Впрочем, он ограничится общими рассуждениями об искусстве, ни в коем случае не делая их оплотом собственного произведения, не желая писать ни обвинительной, ни защитительной речи за или против кого бы то ни было. Меньше, чем кто-либо, придает он значение нападкам на его книгу или защите ее. Кроме того, ему не по душе сражаться за собственные интересы. Битва честолюбий — всегда жалкое зрелище. Поэтому он заранее протестует против всякого истолкования его мыслей, всякого применения его слов, повторяя вместе с испанским баснописцем:
Quien haga aplicationes
Con su pan se lo coma.
[39] Правда, многие из главных поборников «здравых литературных понятий» оказали ему честь, бросив ему перчатку, ему, пребывающему в глубокой неизвестности, простому и незаметному зрителю этой забавной схватки. У него не хватит дерзости поднять ее. Вот те соображения, которые он мог бы им противопоставить; вот его праща и его камень. Но пусть другие, если они того пожелают, метнут этим камнем в головы классическим Голиафам.
Итак, перейдем к делу.
Мы исходим из следующего факта: не всегда на земле существовала одна и та же цивилизация, или, употребляя выражение более точное, хотя и более широкое, — одно и то же общество. Человеческий род в его совокупности рос, развивался, созревал, как каждый из нас. Он был ребенком, он был мужем: теперь мы наблюдаем его почтенную старость. До той эпохи, которую современное общество называет античной, существовала другая эра, которую древние называли легендарной, хотя точнее было бы назвать ее первобытной. Вот три великих последовательных формы цивилизации с самого ее зарождения вплоть до нашего времени. А так как поэзия всегда являет собой точное подобие общества, мы постараемся определить, на основании природы последнего, каковы были особенности поэзии в эти три великие эпохи — первобытную, античную и новую.
В первобытную эпоху, когда человек пробуждается посреди только что родившегося мира, вместе с ним пробуждается и поэзия. Чудеса эти ослепляют и опьяняют его, и первое его слово — это гимн. Он еще так близок к богу, что все его размышления — это восторги, все его мечты — видения. Он изливает свои чувства, он поет так же, как дышит. На его лире только три струны: бог, душа, творение, но эта тройная тайна покрывает собой все, но эта тройная идея охватывает все. Земля еще почти пустынна.
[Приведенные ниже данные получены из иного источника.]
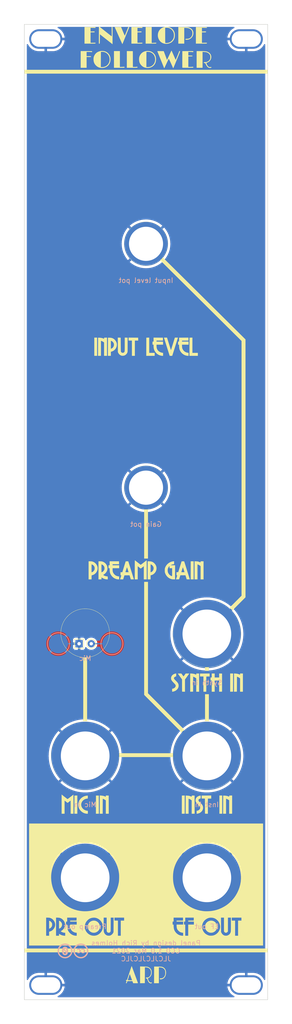
<source format=kicad_pcb>
(kicad_pcb (version 20211014) (generator pcbnew)

  (general
    (thickness 1.6)
  )

  (paper "A4")
  (layers
    (0 "F.Cu" signal)
    (31 "B.Cu" signal)
    (32 "B.Adhes" user "B.Adhesive")
    (33 "F.Adhes" user "F.Adhesive")
    (34 "B.Paste" user)
    (35 "F.Paste" user)
    (36 "B.SilkS" user "B.Silkscreen")
    (37 "F.SilkS" user "F.Silkscreen")
    (38 "B.Mask" user)
    (39 "F.Mask" user)
    (40 "Dwgs.User" user "User.Drawings")
    (41 "Cmts.User" user "User.Comments")
    (42 "Eco1.User" user "User.Eco1")
    (43 "Eco2.User" user "User.Eco2")
    (44 "Edge.Cuts" user)
    (45 "Margin" user)
    (46 "B.CrtYd" user "B.Courtyard")
    (47 "F.CrtYd" user "F.Courtyard")
    (48 "B.Fab" user)
    (49 "F.Fab" user)
  )

  (setup
    (pad_to_mask_clearance 0)
    (aux_axis_origin 16.1 207.6)
    (grid_origin 16.1 207.6)
    (pcbplotparams
      (layerselection 0x00010fc_ffffffff)
      (disableapertmacros false)
      (usegerberextensions false)
      (usegerberattributes false)
      (usegerberadvancedattributes false)
      (creategerberjobfile false)
      (svguseinch false)
      (svgprecision 6)
      (excludeedgelayer true)
      (plotframeref false)
      (viasonmask false)
      (mode 1)
      (useauxorigin false)
      (hpglpennumber 1)
      (hpglpenspeed 20)
      (hpglpendiameter 15.000000)
      (dxfpolygonmode true)
      (dxfimperialunits true)
      (dxfusepcbnewfont true)
      (psnegative false)
      (psa4output false)
      (plotreference true)
      (plotvalue true)
      (plotinvisibletext false)
      (sketchpadsonfab false)
      (subtractmaskfromsilk false)
      (outputformat 1)
      (mirror false)
      (drillshape 1)
      (scaleselection 1)
      (outputdirectory "")
    )
  )

  (net 0 "")
  (net 1 "GND")
  (net 2 "Net-(J2-Pad1)")

  (footprint "Kosmo_panel:Kosmo_Panel_Dual_Slotted_Mounting_Holes" (layer "F.Cu") (at 63.1 10.6 180))

  (footprint "Kosmo_panel:Kosmo_Pot_Hole" (layer "F.Cu") (at 41.1 102.6))

  (footprint "Kosmo_panel:Kosmo_Jack_Hole" (layer "F.Cu") (at 28.6 157.6))

  (footprint "Kosmo_panel:Kosmo_Panel_Dual_Slotted_Mounting_Holes" (layer "F.Cu") (at 19.1 204.6))

  (footprint "Kosmo_panel:Kosmo_Jack_Hole" (layer "F.Cu") (at 28.6 182.6))

  (footprint "Kosmo_panel:Kosmo_Jack_Hole" (layer "F.Cu") (at 53.6 157.6))

  (footprint "Kosmo_panel:Kosmo_Jack_Hole" (layer "F.Cu") (at 53.6 182.6))

  (footprint "ao_tht:TestPoint_THTPad_D1.5mm_Drill0.7mm" (layer "F.Cu") (at 29.85 134.6))

  (footprint "Kosmo_panel:Kosmo_Pot_Hole" (layer "F.Cu") (at 41.1 52.6))

  (footprint "Kosmo_panel:Kosmo_Jack_Hole" (layer "F.Cu") (at 53.6 132.6))

  (footprint "arpenvfol_panel:arpenvfol_panel_art" (layer "F.Cu") (at 41.1 107.4))

  (footprint "arpenvfol_panel:arpenvfol_panel_holes" (layer "F.Cu")
    (tedit 0) (tstamp 84537109-1580-4015-8fa5-f90d472515f5)
    (at 41.1 107.6)
    (property "Config" "DNF")
    (property "Sheetfile" "arpenvfol_panel.kicad_sch")
    (property "Sheetname" "")
    (path "/00000000-0000-0000-0000-000061599166")
    (attr board_only exclude_from_pos_files)
    (fp_text reference "GRAF1" (at 0 0) (layer "F.SilkS") hide
      (effects (font (size 1.524 1.524) (thickness 0.3)))
      (tstamp 3c668d3f-af43-4b64-bd26-cb67ddba53c3)
    )
    (fp_text value "Holes" (at 0.75 0) (layer "F.SilkS") hide
      (effects (font (size 1.524 1.524) (thickness 0.3)))
      (tstamp 4da70b92-f7e1-4e58-a530-060c2d0be4eb)
    )
    (fp_poly (pts
        (xy -19.605287 -98.696799)
        (xy -19.4214 -98.694328)
        (xy -19.267423 -98.690296)
        (xy -19.139166 -98.684509)
        (xy -19.032444 -98.676773)
        (xy -18.943067 -98.666892)
        (xy -18.866849 -98.654673)
        (xy -18.799601 -98.63992)
        (xy -18.737136 -98.622441)
        (xy -18.675267 -98.602039)
        (xy -18.668032 -98.599508)
        (xy -18.423531 -98.487311)
        (xy -18.200347 -98.332788)
        (xy -18.004391 -98.142075)
        (xy -17.841578 -97.921307)
        (xy -17.717819 -97.67662)
        (xy -17.681251 -97.575524)
        (xy -17.632526 -97.365595)
        (xy -17.611265 -97.135588)
        (xy -17.618102 -96.905988)
        (xy -17.653673 -96.697281)
        (xy -17.653995 -96.696055)
        (xy -17.737692 -96.46536)
        (xy -17.861803 -96.242051)
        (xy -18.018449 -96.035893)
        (xy -18.19975 -95.856646)
        (xy -18.397826 -95.714073)
        (xy -18.484284 -95.6674)
        (xy -18.554695 -95.633377)
        (xy -18.618384 -95.604206)
        (xy -18.679762 -95.5795)
        (xy -18.743238 -95.558867)
        (xy -18.813221 -95.54192)
        (xy -18.89412 -95.528268)
        (xy -18.990346 -95.517523)
        (xy -19.106308 -95.509295)
        (xy -19.246416 -95.503194)
        (xy -19.415078 -95.498832)
        (xy -19.616705 -95.495818)
        (xy -19.855707 -95.493765)
        (xy -20.136492 -95.492282)
        (xy -20.46347 -95.49098)
        (xy -20.483289 -95.490904)
        (xy -20.757664 -95.489968)
        (xy -21.019226 -95.489292)
        (xy -21.263129 -95.488874)
        (xy -21.484525 -95.488713)
        (xy -21.678569 -95.488806)
        (xy -21.840412 -95.489152)
        (xy -21.965209 -95.489748)
        (xy -22.048112 -95.490594)
        (xy -22.081982 -95.491504)
        (xy -22.370208 -95.533289)
        (xy -22.637828 -95.62156)
        (xy -22.884886 -95.756338)
        (xy -23.111426 -95.937643)
        (xy -23.160988 -95.986288)
        (xy -23.340256 -96.203579)
        (xy -23.474213 -96.443368)
        (xy -23.561818 -96.703128)
        (xy -23.602028 -96.980334)
        (xy -23.604659 -97.061562)
        (xy -23.599537 -97.254593)
        (xy -23.577545 -97.419843)
        (xy -23.534115 -97.577435)
        (xy -23.464679 -97.747492)
        (xy -23.434391 -97.811612)
        (xy -23.296458 -98.039221)
        (xy -23.117655 -98.241964)
        (xy -22.903856 -98.414997)
        (xy -22.660934 -98.55348)
        (xy -22.425225 -98.643679)
        (xy -22.391031 -98.652525)
        (xy -22.348718 -98.660147)
        (xy -22.294271 -98.666667)
        (xy -22.223678 -98.672205)
        (xy -22.132923 -98.676883)
        (xy -22.017993 -98.680821)
        (xy -21.874874 -98.684141)
        (xy -21.699552 -98.686963)
        (xy -21.488013 -98.689409)
        (xy -21.236244 -98.691599)
        (xy -20.940229 -98.693654)
        (xy -20.723678 -98.694967)
        (xy -20.378278 -98.696793)
        (xy -20.079538 -98.697838)
        (xy -19.82327 -98.697904)
      ) (layer "Eco1.User") (width 0) (fill solid) (tstamp 235f3bb0-c393-4355-9560-65f4408370a0))
    (fp_poly (pts
        (xy -20.377066 95.492479)
        (xy -20.111068 95.493906)
        (xy -19.855298 95.496359)
        (xy -19.615272 95.499835)
        (xy -19.396504 95.504335)
        (xy -19.204508 95.509855)
        (xy -19.0448 95.516395)
        (xy -18.922895 95.523954)
        (xy -18.844308 95.532529)
        (xy -18.827527 95.535904)
        (xy -18.563177 95.628998)
        (xy -18.320825 95.764946)
        (xy -18.105415 95.938845)
        (xy -17.921894 96.145796)
        (xy -17.775209 96.380894)
        (xy -17.670305 96.639239)
        (xy -17.653012 96.699893)
        (xy -17.618267 96.902653)
        (xy -17.611087 97.127378)
        (xy -17.630816 97.353734)
        (xy -17.676798 97.561383)
        (xy -17.681251 97.575524)
        (xy -17.79106 97.836117)
        (xy -17.941512 98.069305)
        (xy -18.128259 98.271376)
        (xy -18.34695 98.43862)
        (xy -18.593237 98.567327)
        (xy -18.862771 98.653786)
        (xy -18.969635 98.67467)
        (xy -19.026642 98.679661)
        (xy -19.128712 98.684059)
        (xy -19.270172 98.687866)
        (xy -19.445347 98.69108)
        (xy -19.648566 98.693703)
        (xy -19.874153 98.695735)
        (xy -20.116436 98.697175)
        (xy -20.369741 98.698024)
        (xy -20.628395 98.698282)
        (xy -20.886723 98.69795)
        (xy -21.139053 98.697027)
        (xy -21.379711 98.695514)
        (xy -21.603023 98.693411)
        (xy -21.803316 98.690718)
        (xy -21.974916 98.687435)
        (xy -22.11215 98.683563)
        (xy -22.209345 98.679101)
        (xy -22.258053 98.674556)
        (xy -22.528063 98.605026)
        (xy -22.779695 98.492129)
        (xy -23.007094 98.340164)
        (xy -23.204403 98.153427)
        (xy -23.365767 97.936215)
        (xy -23.434031 97.811611)
        (xy -23.514187 97.630936)
        (xy -23.566366 97.469143)
        (xy -23.595249 97.306136)
        (xy -23.605516 97.12182)
        (xy -23.605736 97.074274)
        (xy -23.580665 96.801959)
        (xy -23.509653 96.541849)
        (xy -23.396789 96.299107)
        (xy -23.246161 96.078892)
        (xy -23.061858 95.886366)
        (xy -22.847968 95.72669)
        (xy -22.60858 95.605025)
        (xy -22.38634 95.534941)
        (xy -22.321375 95.526031)
        (xy -22.211489 95.518161)
        (xy -22.062199 95.511329)
        (xy -21.879018 95.505536)
        (xy -21.667462 95.500778)
        (xy -21.433045 95.497055)
        (xy -21.181282 95.494365)
        (xy -20.917688 95.492707)
        (xy -20.647777 95.492078)
      ) (layer "Eco1.User") (width 0) (fill solid) (tstamp 2548c8c2-cb1e-4e50-b712-5581d06eaed3))
    (fp_poly (pts
        (xy -12.170716 70.079511)
        (xy -11.704553 70.131465)
        (xy -11.244577 70.226984)
        (xy -10.794068 70.365922)
        (xy -10.356306 70.548132)
        (xy -9.934571 70.773468)
        (xy -9.532143 71.041784)
        (xy -9.152303 71.352934)
        (xy -8.944392 71.552204)
        (xy -8.669572 71.851618)
        (xy -8.430596 72.158348)
        (xy -8.21783 72.486115)
        (xy -8.021639 72.848639)
        (xy -7.992781 72.907407)
        (xy -7.813896 73.319945)
        (xy -7.676484 73.738008)
        (xy -7.576974 74.173966)
        (xy -7.523566 74.532733)
        (xy -7.509172 74.71542)
        (xy -7.503423 74.933046)
        (xy -7.505789 75.170534)
        (xy -7.515739 75.412807)
        (xy -7.532743 75.644789)
        (xy -7.556272 75.851401)
        (xy -7.573703 75.959074)
        (xy -7.690384 76.449279)
        (xy -7.851634 76.918485)
        (xy -8.055069 77.364398)
        (xy -8.298305 77.784721)
        (xy -8.578955 78.177162)
        (xy -8.894637 78.539424)
        (xy -9.242964 78.869213)
        (xy -9.621552 79.164235)
        (xy -10.028016 79.422194)
        (xy -10.459972 79.640796)
        (xy -10.915035 79.817746)
        (xy -11.390819 79.950749)
        (xy -11.800371 80.02621)
        (xy -11.959307 80.042946)
        (xy -12.153528 80.054277)
        (xy -12.369636 80.060231)
        (xy -12.594233 80.060838)
        (xy -12.813922 80.056126)
        (xy -13.015304 80.046125)
        (xy -13.184981 80.030862)
        (xy -13.242141 80.023111)
        (xy -13.730753 79.922808)
        (xy -14.201693 79.776667)
        (xy -14.652272 79.58706)
        (xy -15.079799 79.356357)
        (xy -15.481583 79.086926)
        (xy -15.854934 78.781139)
        (xy -16.197163 78.441366)
        (xy -16.505579 78.069977)
        (xy -16.777491 77.669342)
        (xy -17.01021 77.241831)
        (xy -17.201045 76.789814)
        (xy -17.31556 76.434388)
        (xy -17.426341 75.948666)
        (xy -17.488031 75.460141)
        (xy -17.495072 75.208408)
        (xy -15.001001 75.208408)
        (xy -12.636436 75.208408)
        (xy -12.636436 77.572973)
        (xy -12.356757 77.572973)
        (xy -12.356757 75.208408)
        (xy -9.989535 75.208408)
        (xy -9.99722 75.074924)
        (xy -10.004905 74.941441)
        (xy -12.356249 74.928221)
        (xy -12.362859 73.752549)
        (xy -12.369469 72.576876)
        (xy -12.502953 72.569191)
        (xy -12.636436 72.561506)
        (xy -12.636436 74.928728)
        (xy -15.001001 74.928728)
        (xy -15.001001 75.208408)
        (xy -17.495072 75.208408)
        (xy -17.501677 74.97223)
        (xy -17.468326 74.488354)
        (xy -17.389022 74.011931)
        (xy -17.264814 73.54638)
        (xy -17.096746 73.095121)
        (xy -16.885864 72.661572)
        (xy -16.633216 72.249152)
        (xy -16.339848 71.861281)
        (xy -16.006804 71.501378)
        (xy -15.729118 71.249764)
        (xy -15.331547 70.947935)
        (xy -14.913922 70.69084)
        (xy -14.479523 70.478334)
        (xy -14.03163 70.31027)
        (xy -13.573522 70.186502)
        (xy -13.10848 70.106883)
        (xy -12.639785 70.071269)
      ) (layer "Eco1.User") (width 0) (fill solid) (tstamp 2e98c169-1f5d-4f9c-a8b9-e37407b65969))
    (fp_poly (pts
        (xy -12.352951 45.056352)
        (xy -12.122798 45.0641)
        (xy -11.916829 45.07873)
        (xy -11.800371 45.092307)
        (xy -11.302459 45.1881)
        (xy -10.823522 45.330911)
        (xy -10.364933 45.520053)
        (xy -9.928067 45.754837)
        (xy -9.514297 46.034574)
        (xy -9.124997 46.358576)
        (xy -8.961694 46.515099)
        (xy -8.621182 46.890721)
        (xy -8.323575 47.293381)
        (xy -8.069557 47.721774)
        (xy -7.859813 48.174595)
        (xy -7.695028 48.65054)
        (xy -7.575887 49.148302)
        (xy -7.573793 49.159444)
        (xy -7.545854 49.348291)
        (xy -7.524543 49.572022)
        (xy -7.510425 49.815032)
        (xy -7.504063 50.061715)
        (xy -7.506023 50.296467)
        (xy -7.516869 50.503684)
        (xy -7.522868 50.566801)
        (xy -7.602684 51.068832)
        (xy -7.730034 51.554929)
        (xy -7.903697 52.022518)
        (xy -8.122452 52.469024)
        (xy -8.385077 52.891873)
        (xy -8.690352 53.288492)
        (xy -8.945238 53.565854)
        (xy -9.315208 53.904261)
        (xy -9.71412 54.202355)
        (xy -10.138543 54.458427)
        (xy -10.585052 54.67077)
        (xy -11.050218 54.837674)
        (xy -11.530613 54.95743)
        (xy -11.837478 55.00763)
        (xy -12.037166 55.027042)
        (xy -12.268819 55.038568)
        (xy -12.515888 55.042219)
        (xy -12.761821 55.038004)
        (xy -12.990067 55.025935)
        (xy -13.178417 55.0068)
        (xy -13.665617 54.915575)
        (xy -14.134581 54.778614)
        (xy -14.582956 54.598439)
        (xy -15.008386 54.37757)
        (xy -15.408519 54.11853)
        (xy -15.780998 53.82384)
        (xy -16.12347 53.496021)
        (xy -16.433582 53.137595)
        (xy -16.708977 52.751084)
        (xy -16.947303 52.339008)
        (xy -17.146205 51.90389)
        (xy -17.303329 51.448252)
        (xy -17.416321 50.974614)
        (xy -17.482825 50.485498)
        (xy -17.490165 50.388706)
        (xy -17.493596 50.189789)
        (xy -15.001001 50.189789)
        (xy -12.636436 50.189789)
        (xy -12.636436 52.557011)
        (xy -12.502953 52.549326)
        (xy -12.369469 52.541641)
        (xy -12.356249 50.190297)
        (xy -10.004905 50.177077)
        (xy -9.99722 50.043593)
        (xy -9.989535 49.91011)
        (xy -12.356757 49.91011)
        (xy -12.356757 47.545545)
        (xy -12.636436 47.545545)
        (xy -12.636436 49.91011)
        (xy -15.001001 49.91011)
        (xy -15.001001 50.189789)
        (xy -17.493596 50.189789)
        (xy -17.49881 49.887567)
        (xy -17.459299 49.39715)
        (xy -17.373662 48.919971)
        (xy -17.243926 48.458541)
        (xy -17.07212 48.015375)
        (xy -16.860271 47.592986)
        (xy -16.61041 47.193887)
        (xy -16.324563 46.820592)
        (xy -16.00476 46.475613)
        (xy -15.653028 46.161465)
        (xy -15.271396 45.880661)
        (xy -14.861892 45.635714)
        (xy -14.426546 45.429138)
        (xy -13.967384 45.263446)
        (xy -13.486436 45.141151)
        (xy -13.217091 45.09385)
        (xy -13.039358 45.074234)
        (xy -12.826146 45.061435)
        (xy -12.592372 45.055469)
      ) (layer "Eco1.User") (width 0) (fill solid) (tstamp 32afb290-a416-4ce9-ad2f-0b429a619a9b))
    (fp_poly (pts
        (xy 0.215691 -58.337141)
        (xy 0.377832 -58.332217)
        (xy 0.509075 -58.323222)
        (xy 0.619357 -58.309511)
        (xy 0.70325 -58.293838)
        (xy 1.124406 -58.177546)
        (xy 1.524735 -58.014917)
        (xy 1.905382 -57.805471)
        (xy 1.970471 -57.763697)
        (xy 2.095855 -57.671355)
        (xy 2.241242 -57.548004)
        (xy 2.39661 -57.403677)
        (xy 2.551936 -57.248405)
        (xy 2.697198 -57.092219)
        (xy 2.822373 -56.945151)
        (xy 2.91744 -56.817233)
        (xy 2.920173 -56.813114)
        (xy 3.121159 -56.466891)
        (xy 3.287672 -56.092734)
        (xy 3.4137 -55.704849)
        (xy 3.447404 -55.567268)
        (xy 3.471668 -55.421712)
        (xy 3.489376 -55.239923)
        (xy 3.500226 -55.036132)
        (xy 3.503913 -54.824571)
        (xy 3.500133 -54.61947)
        (xy 3.488581 -54.435062)
        (xy 3.474138 -54.315738)
        (xy 3.384146 -53.903334)
        (xy 3.248225 -53.512704)
        (xy 3.066312 -53.143723)
        (xy 2.838342 -52.796268)
        (xy 2.564253 -52.470215)
        (xy 2.482284 -52.385785)
        (xy 2.163116 -52.099881)
        (xy 1.823562 -51.860461)
        (xy 1.462562 -51.666974)
        (xy 1.079052 -51.518866)
        (xy 0.671972 -51.415586)
        (xy 0.586661 -51.400095)
        (xy 0.416745 -51.379072)
        (xy 0.215102 -51.366501)
        (xy -0.00175 -51.362388)
        (xy -0.21729 -51.366738)
        (xy -0.414998 -51.379556)
        (xy -0.572072 -51.399725)
        (xy -0.98516 -51.497365)
        (xy -1.376465 -51.64093)
        (xy -1.745558 -51.830196)
        (xy -2.092012 -52.064941)
        (xy -2.415401 -52.34494)
        (xy -2.456858 -52.385785)
        (xy -2.743418 -52.706077)
        (xy -2.98384 -53.047737)
        (xy -3.17819 -53.410891)
        (xy -3.32653 -53.79566)
        (xy -3.428924 -54.202169)
        (xy -3.448713 -54.315738)
        (xy -3.466483 -54.474398)
        (xy -3.476244 -54.664658)
        (xy -3.476748 -54.715516)
        (xy -2.491691 -54.715516)
        (xy -0.127127 -54.715516)
        (xy -0.127127 -52.350951)
        (xy 0.152553 -52.350951)
        (xy 0.152553 -54.715516)
        (xy 2.517117 -54.715516)
        (xy 2.517117 -54.995196)
        (xy 0.152553 -54.995196)
        (xy 0.152553 -57.35976)
        (xy -0.127127 -57.35976)
        (xy -0.127127 -54.995196)
        (xy -2.491691 -54.995196)
        (xy -2.491691 -54.715516)
        (xy -3.476748 -54.715516)
        (xy -3.4783 -54.872318)
        (xy -3.472957 -55.08318)
        (xy -3.46052 -55.283043)
        (xy -3.441295 -55.457709)
        (xy -3.421796 -55.567268)
        (xy -3.315364 -55.956213)
        (xy -3.176742 -56.311118)
        (xy -3.001528 -56.639969)
        (xy -2.785317 -56.950754)
        (xy -2.523709 -57.251459)
        (xy -2.454167 -57.322526)
        (xy -2.158254 -57.592881)
        (xy -1.855085 -57.816997)
        (xy -1.537324 -57.999489)
        (xy -1.197633 -58.14497)
        (xy -1.083649 -58.184282)
        (xy -0.909331 -58.238147)
        (xy -0.753484 -58.278283)
        (xy -0.602982 -58.306537)
        (xy -0.4447 -58.324757)
        (xy -0.265514 -58.334792)
        (xy -0.052297 -58.338488)
        (xy 0.012713 -58.338639)
      ) (layer "Eco1.User") (width 0) (fill solid) (tstamp 565db512-e187-48b8-b3da-97b00c87393c))
    (fp_poly (pts
        (xy -13.626504 26.678527)
        (xy -13.614011 26.68313)
        (xy -13.50646 26.748209)
        (xy -13.429566 26.842831)
        (xy -13.386944 26.955476)
        (xy -13.382208 27.074626)
        (xy -13.418973 27.18876)
        (xy -13.443402 27.226858)
        (xy -13.539963 27.322834)
        (xy -13.65386 27.38296)
        (xy -13.773477 27.403145)
        (xy -13.882282 27.381414)
        (xy -13.99603 27.310026)
        (xy -14.07475 27.211893)
        (xy -14.116587 27.097216)
        (xy -14.118835 27.009439)
        (xy -13.996696 27.009439)
        (xy -13.882282 27.024689)
        (xy -13.811941 27.036378)
        (xy -13.776939 27.056973)
        (xy -13.76219 27.101965)
        (xy -13.756037 27.154354)
        (xy -13.744206 27.268768)
        (xy -13.735575 27.147998)
        (xy -13.726943 27.027227)
        (xy -13.607566 27.022644)
        (xy -13.488188 27.018061)
        (xy -13.608959 27.008538)
        (xy -13.729729 26.999015)
        (xy -13.734312 26.879637)
        (xy -13.738895 26.76026)
        (xy -13.748418 26.881031)
        (xy -13.757941 27.001801)
        (xy -13.877319 27.00562)
        (xy -13.996696 27.009439)
        (xy -14.118835 27.009439)
        (xy -14.119687 26.976195)
        (xy -14.082196 26.859032)
        (xy -14.002257 26.755926)
        (xy -13.996885 26.751124)
        (xy -13.881792 26.677207)
        (xy -13.759659 26.653244)
      ) (layer "Eco1.User") (width 0) (fill solid) (tstamp 632f25c7-7c06-415d-811f-454f2625ce0f))
    (fp_poly (pts
        (xy 21.003422 95.496942)
        (xy 
... [337239 chars truncated]
</source>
Есть семьи, но нет народов; есть отцы, но нет королей, и каждый род существует свободно; нет собственности, нет закона, нет столкновений, нет войн. Все принадлежит каждому и всем. Общество — это община. Человек ничем не стеснен в ней. Он ведет ту кочевую пастушескую жизнь, которая является началом всякой цивилизации и так благоприятствует одиноким созерцаниям, причудливым грезам. Он отдается течению жизни; его мысль, как и его жизнь, подобна облаку, которое меняет форму и направление в зависимости от ветра, его уносящего.